Multiprocessor signal as API

Pattern

Expose a fraud-detection network's predictive signals as a B2B API decoupled from the underlying payment-processing service, so merchants whose primary payment processor is not the network's payments business can still consume the network's signal value.

The pattern unbundles two historically-coupled services:

  • Payment processing — acquiring, clearing, settlement.
  • Fraud detection — pattern analysis, signal scoring, prediction.

The network operator monetises the latter independent of the former: signal value compounds with every transaction the network observes (whether processed or not), and merchants gain access to a network-effect signal source even on transactions they route elsewhere.

Canonical wiki instance

systems/stripe-radar at 2026-05-27 (sources/2026-05-27-stripe-expanding-stripe-radar-to-protect-more-of-your-business):

"Businesses use Radar's risk signals for off-Stripe transactions to complement their in-house fraud models and make more precise fraud decisions across payment processors.

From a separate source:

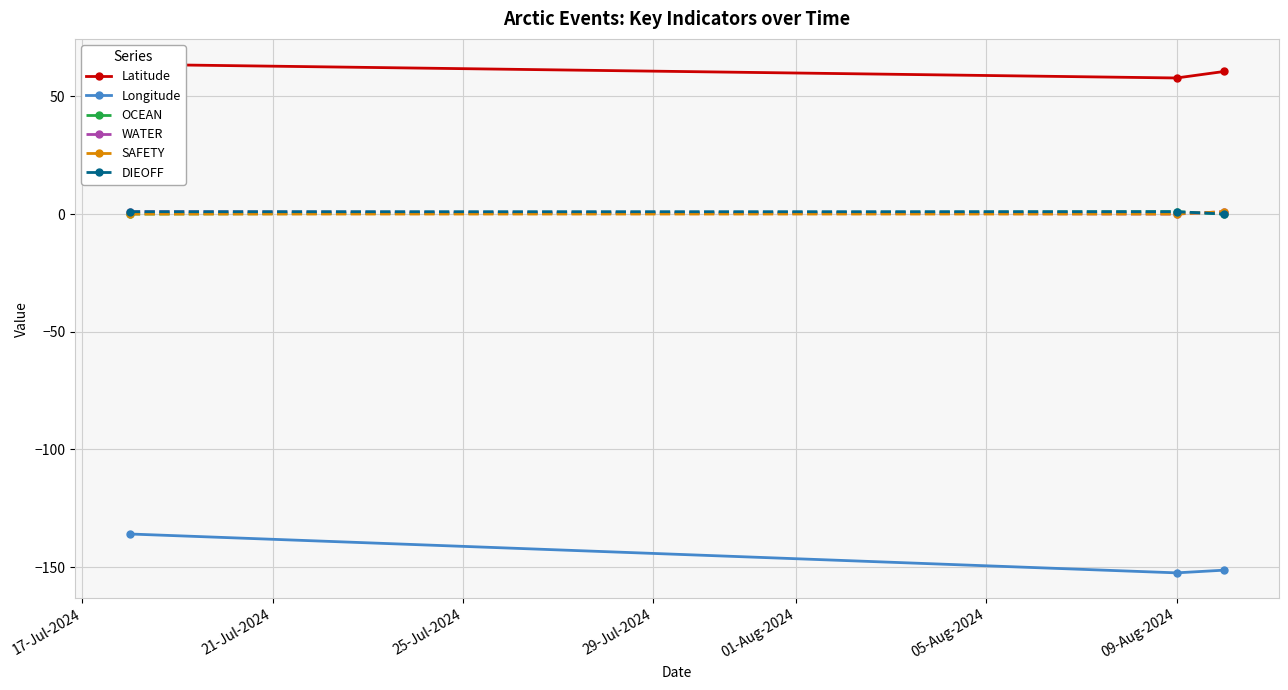

How many lines are shown in the chart?

6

Now, you can further improve your fraud decisioning with additional signals for off-Stripe transactions to help you prevent fraud before it happens."

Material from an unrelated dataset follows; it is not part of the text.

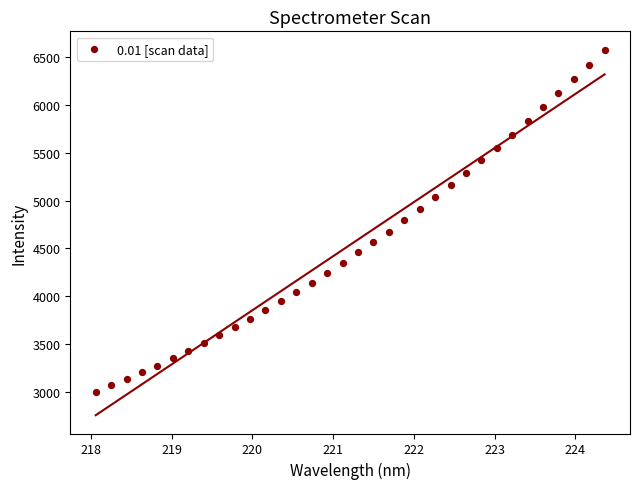

What is the range of X values (max minus min)?

6.3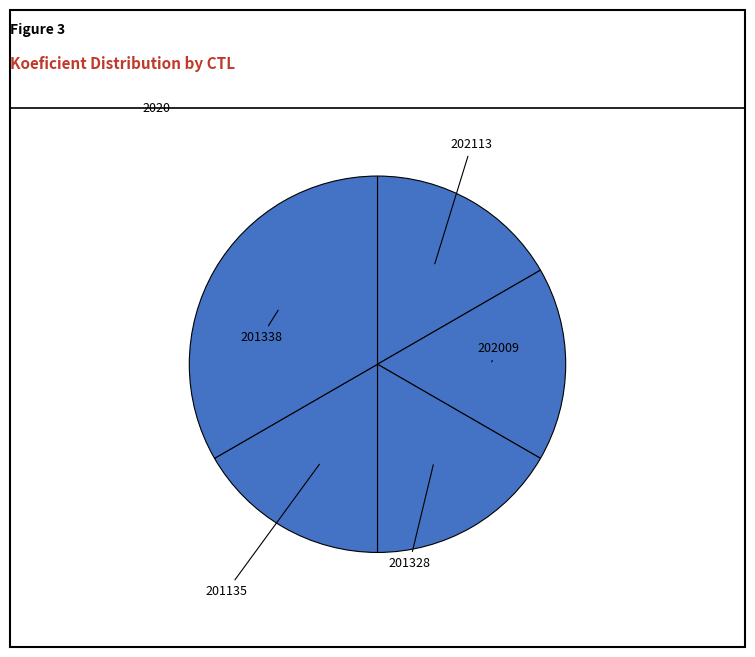

Count the number of slices in the pie.

5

Two signals at the disclosure:

  1. Early-fraud-warning likelihood prediction — fed into patterns/preemptive-refund-on-early-fraud-warning.
  2. Fraudulent-dispute likelihood prediction.

"We plan to add new signals that can be used across your entire payments stack."

Strategic dynamics

  • Signal-value-as-asset — Stripe's accumulated fraud-signal density is monetisable independent of processing relationships. This positions Radar as a competitor to in-house fraud models on prediction quality rather than on processing-pipeline integration.

  • Adoption-flywheel — every multiprocessor signal-only customer expands the corpus the predictions are trained on, without requiring those customers to also switch their processor to Stripe. Late adopters benefit from the network density built up by early adopters.

  • Coverage-vs-detection trade — merchants get signal even on transactions Stripe doesn't process; Stripe gets visibility (and signal) on transactions it doesn't process.

Required substrate

  • Trained prediction models decoupled from processing pipelines.
  • API surface exposing predictions on raw transaction-metadata input.
  • Data-handling / privacy posture for non-Stripe-processed transaction data submitted to Stripe for prediction.
  • Latency budget that beats the card network's own signal by a meaningful window (so preemptive-action patterns are viable).

Sibling patterns

  • patterns/cross-payment-method-fraud-network — extends signal propagation across payment methods within Stripe- processed transactions; this pattern extends signal value beyond Stripe-processed transactions entirely.

Trade-off

  • vs bundled processing-plus-fraud — broader market reach (merchants who can't / won't switch processors), but loses the deep transaction-pipeline integration that sometimes enables better detection.
  • vs partner-network signal sharing — fewer cross-vendor data-sharing barriers, but signal quality is bounded by what the merchant chooses to share.

Caveats

  • Latency of the prediction signal vs the card-network's own signal undisclosed.
  • Coverage envelope undisclosed — which payment methods, which card networks?
  • Privacy / data-licensing posture for non-Stripe data not described in the canonical instance.